En réponse à ces «superprofits», le PS a déposé une proposition de loi visant à taxer ces bénéfices excessifs, visant à lever 2 milliards d’euros. Ce projet de loi cible spécifiquement les entreprises affichant plus de 750 millions d’euros de chiffre d'affaires. Faure a insisté sur l'importance de réinvestir cet argent dans des aides pour les ménages, en indiquant : «Cet argent doit revenir aux plus touchés par la montée des coûts."
Après l’annonce des bénéfices record, le gouvernement a tenté de calmer les tensions, le ministre Sébastien Lecornu exhortant TotalEnergies à «redistribuer d’une manière ou d’une autre» ses profits. Toutefois, la multinationale a rétorqué qu’elle redistribuait déjà ses bénéfices de manière indirecte, grâce à un plafond sur les prix des carburants.

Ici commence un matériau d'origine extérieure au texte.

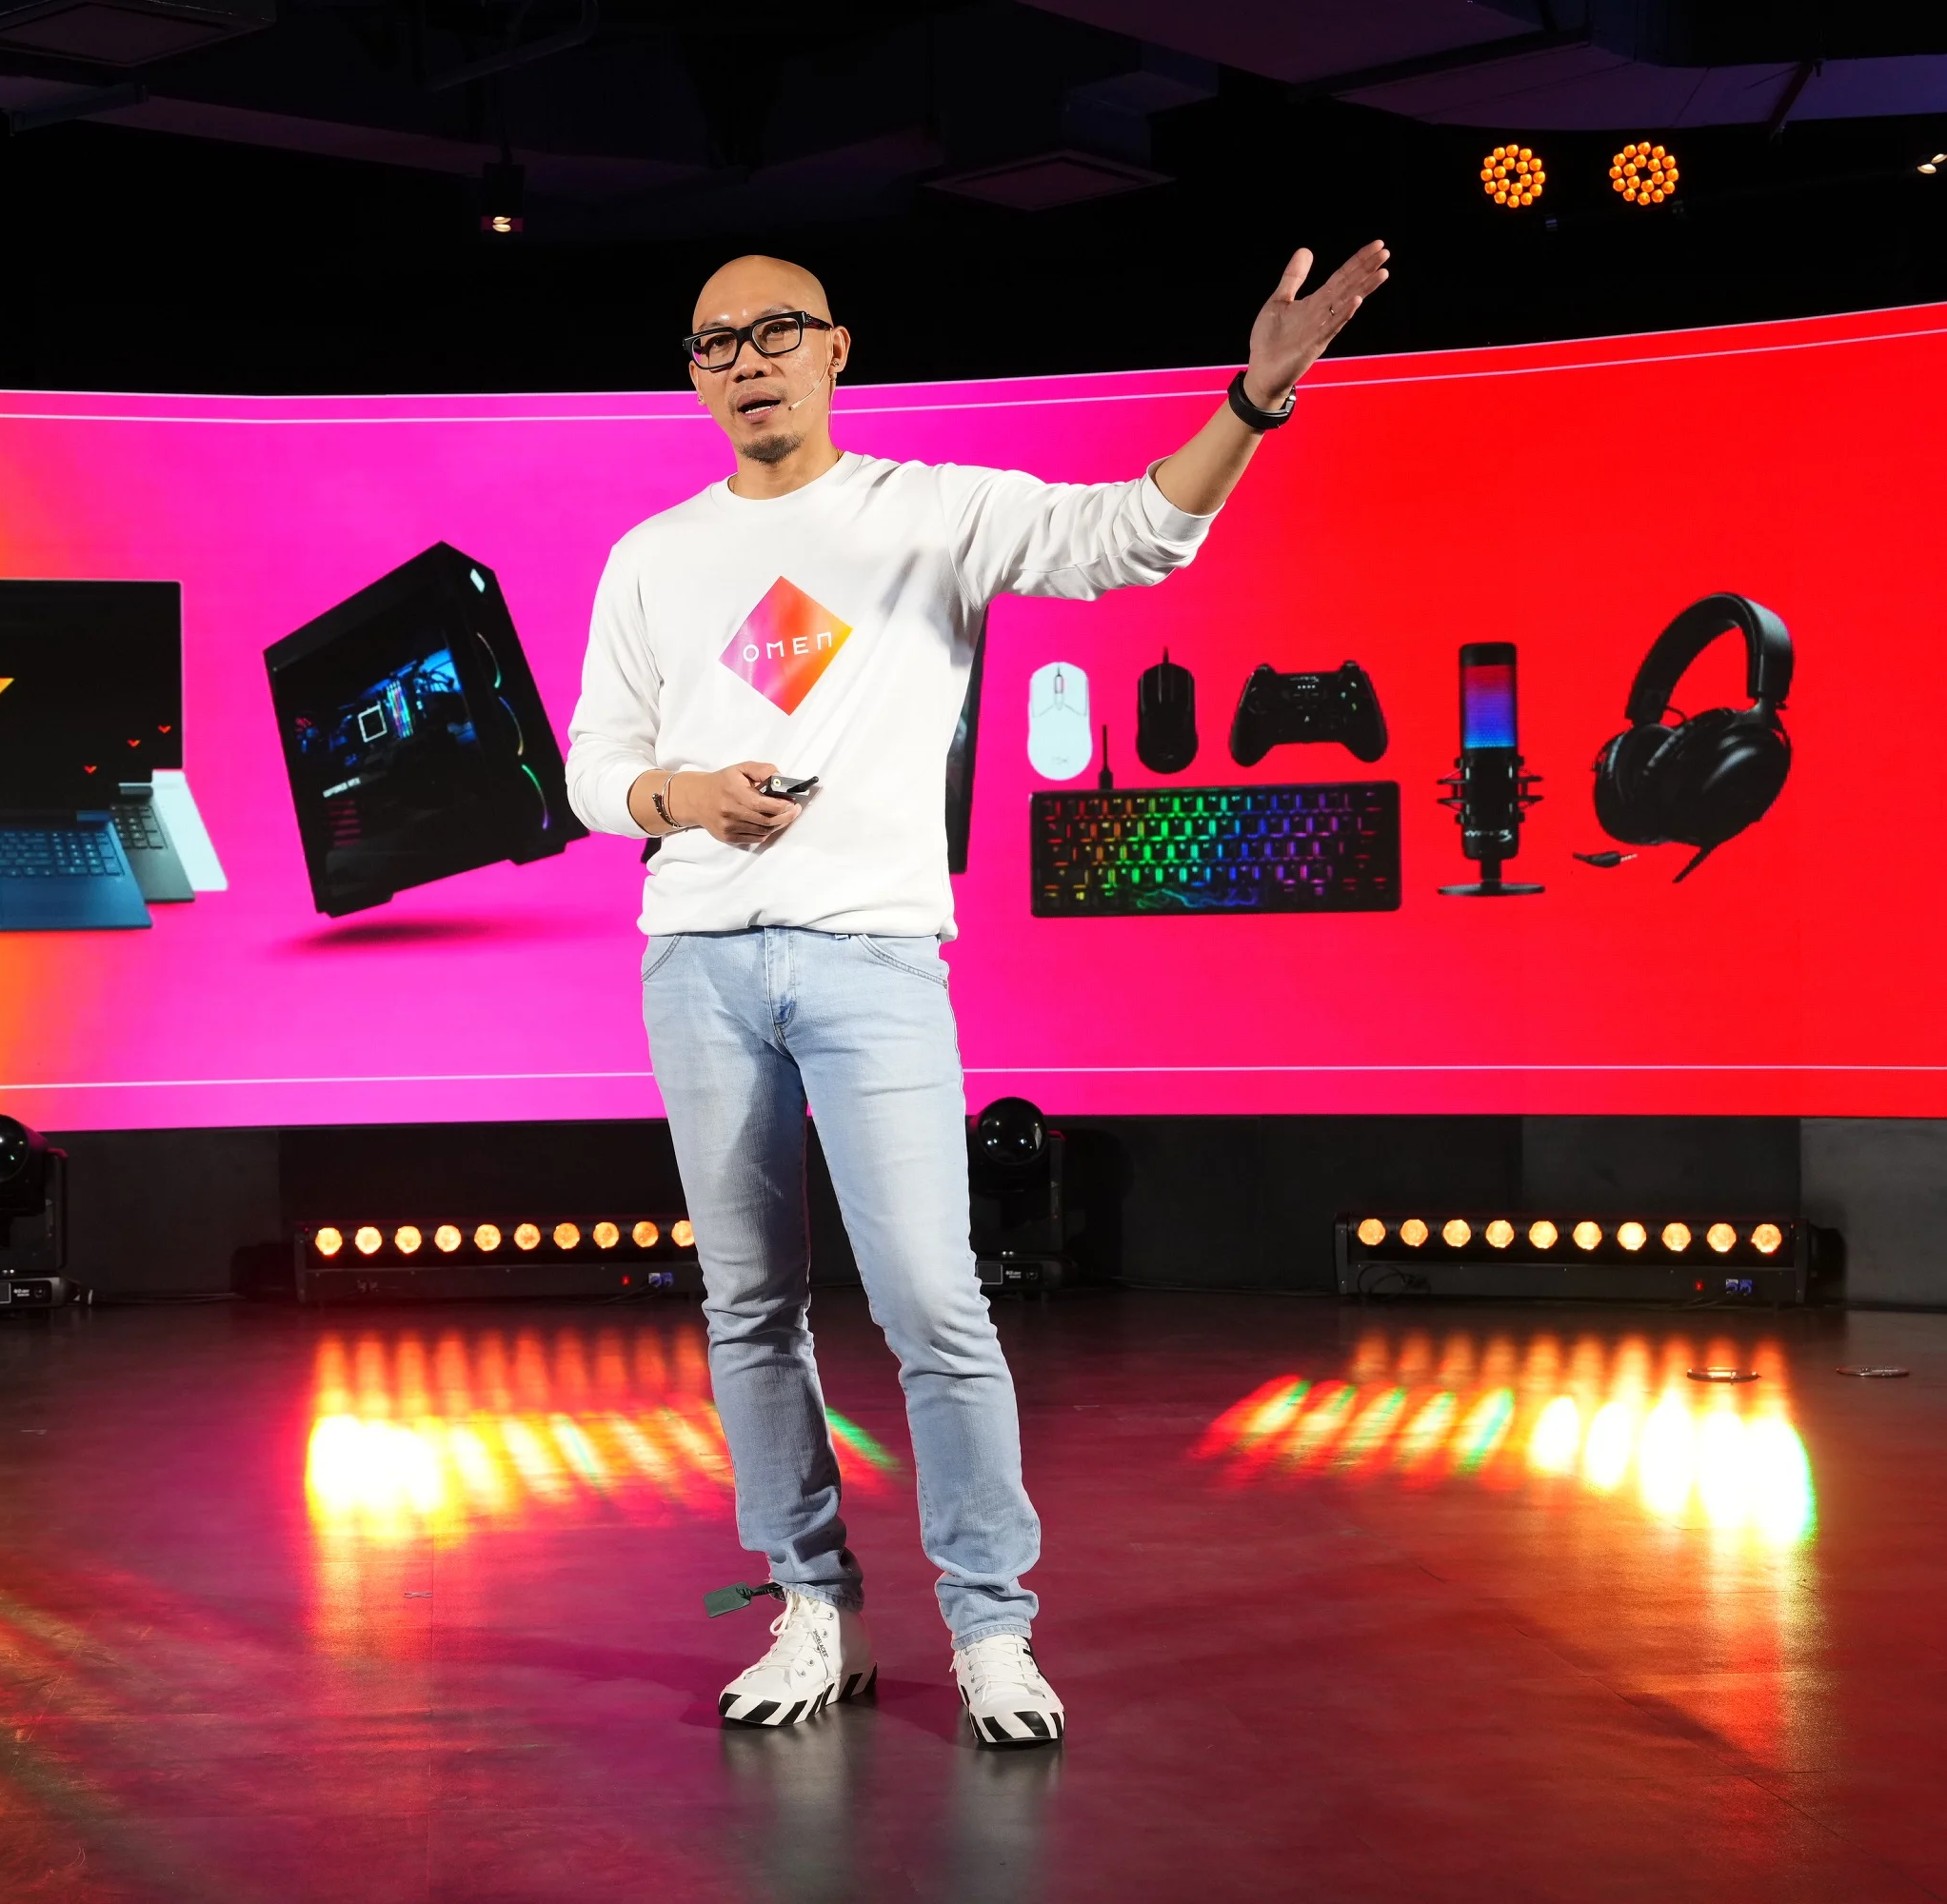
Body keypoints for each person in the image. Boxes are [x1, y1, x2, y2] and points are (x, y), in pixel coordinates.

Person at [562, 245, 1388, 1743]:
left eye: (777, 331)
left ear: (837, 349)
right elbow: (594, 771)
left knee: (935, 1304)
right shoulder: (652, 555)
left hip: (872, 957)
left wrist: (1255, 398)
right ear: (693, 375)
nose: (747, 360)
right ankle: (813, 1610)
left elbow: (1138, 536)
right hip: (697, 961)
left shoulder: (931, 511)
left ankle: (991, 1626)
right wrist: (688, 794)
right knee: (748, 1308)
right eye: (715, 343)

Faure a souligné que dans une période difficile, l’État doit s’assurer que ceux qui profitent de la situation contribuent au redressement économique, rappelant que «l'État a toujours considéré que ceux qui bénéficiaient de la guerre devaient contribuer». Il a également abordé le sujet de l’émigration potentielle de TotalEnergies suite à cette taxe, en affirmant : «Je n'ai pas de craintes quant à leur décision de quitter le pays».
Pour Parole d'Expert, un analyste économique, l’initiative du PS doit être vue comme un appel aux valeurs civiques des grandes entreprises en temps de crise. Ouest-France observe également que cette taxation pourrait faire l’objet de controverses futures sur son efficacité réelle pour aider la population.
Concernant les futures élections, Faure a exprimé des doutes sur l’unité de la gauche, surtout en ce qui concerne le potentiel retour de François Hollande. Il a martelé : «Je doute que François Hollande soit le candidat qui unisse les différentes sensibilités de gauche», tout en plaidant pour un mécanisme qui mènerait à un candidat commun, excluant La France Insoumise (LFI).